Out of this was born the Unity Alliance, an administration representing a range of views from different parties and various independents, led by Liberal Democrat Vikki Slade but united in one goal - providing the best possible services for local residents. Though its majority was always slim, the new council represented almost 2/3rds of votes cast in local elections and proved to be more open, cooperative, transparent and effective than any that had come before.

But last night was a sad night for democracy. Despite an earlier failed attempt to exploit the sad death of Colin Bungey to take control, a clause in the constitution meant that the opposition could call another vote of no confidence at its choosing.

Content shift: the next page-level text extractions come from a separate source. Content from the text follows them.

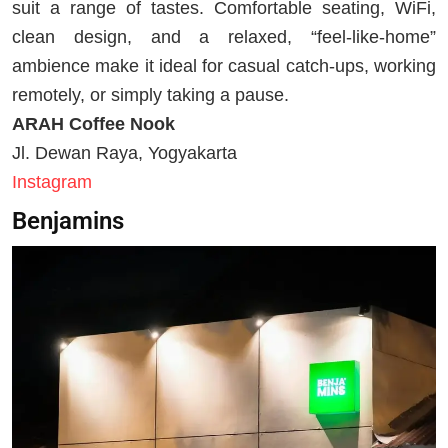
suit a range of tastes. Comfortable seating, WiFi,
clean design, and a relaxed, “feel-like-home”
ambience make it ideal for casual catch-ups, working
remotely, or simply taking a pause.
ARAH Coffee Nook
Jl. Dewan Raya, Yogyakarta
Instagram
Benjamins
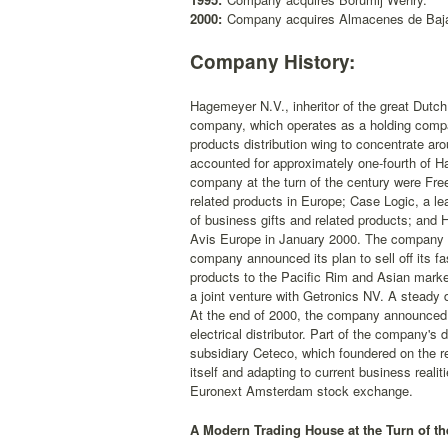
2000:
Company acquires Almacenes de Baja
Company History:
Hagemeyer N.V., inheritor of the great Dutch 
company, which operates as a holding company
products distribution wing to concentrate a
accounted for approximately one-fourth of H
company at the turn of the century were Free
related products in Europe; Case Logic, a l
of business gifts and related products; and
Avis Europe in January 2000. The company al
company announced its plan to sell off its f
products to the Pacific Rim and Asian marke
a joint venture with Getronics NV. A steady 
At the end of 2000, the company announced 
electrical distributor. Part of the company's 
subsidiary Ceteco, which foundered on the re
itself and adapting to current business rea
Euronext Amsterdam stock exchange.
A Modern Trading House at the Turn of th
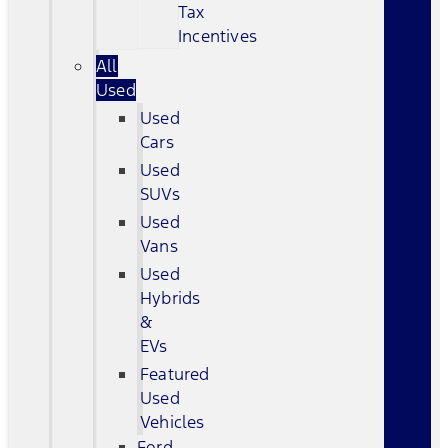
Tax
Incentives
All
Used
Used
Cars
Used
SUVs
Used
Vans
Used
Hybrids
&
EVs
Featured
Used
Vehicles
Ford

Thus when our own Pete Parrish tragically passed away, another attempted power grab became inevitable, this time with the scales tipped against the Unity Alliance. Government rules in the pandemic state that local by-elections cannot be held to replace lost councillors, leaving those residents without a voice.

This democratic deficit was ruthlessly exploited last night to oust an administration that had adeptly managed the coronavirus response, presented a budget so impressive the Conservatives couldn't even vote against it and presented a 153 point climate plan to create one of the greenest councils in the country. This administration had a vision for the future of the conurbation in a way that was more open to and more accesible to local residents than ever before, whilst the opposition presented nothing.

Whilst residents shall no longer have a council that represents what more than 1/3rd of them actually voted for, the Alliance will continue to work for all residents regardless of poltical persuasion or postcode just as passiontately in opposition to the Conservatives as they did as an adminsitration. Their work does not end here, continuting to serve those who elected them and holding the new Conservative administration to account makes the cooperative and consensus based politics of the Unity Alliance needed now more than ever.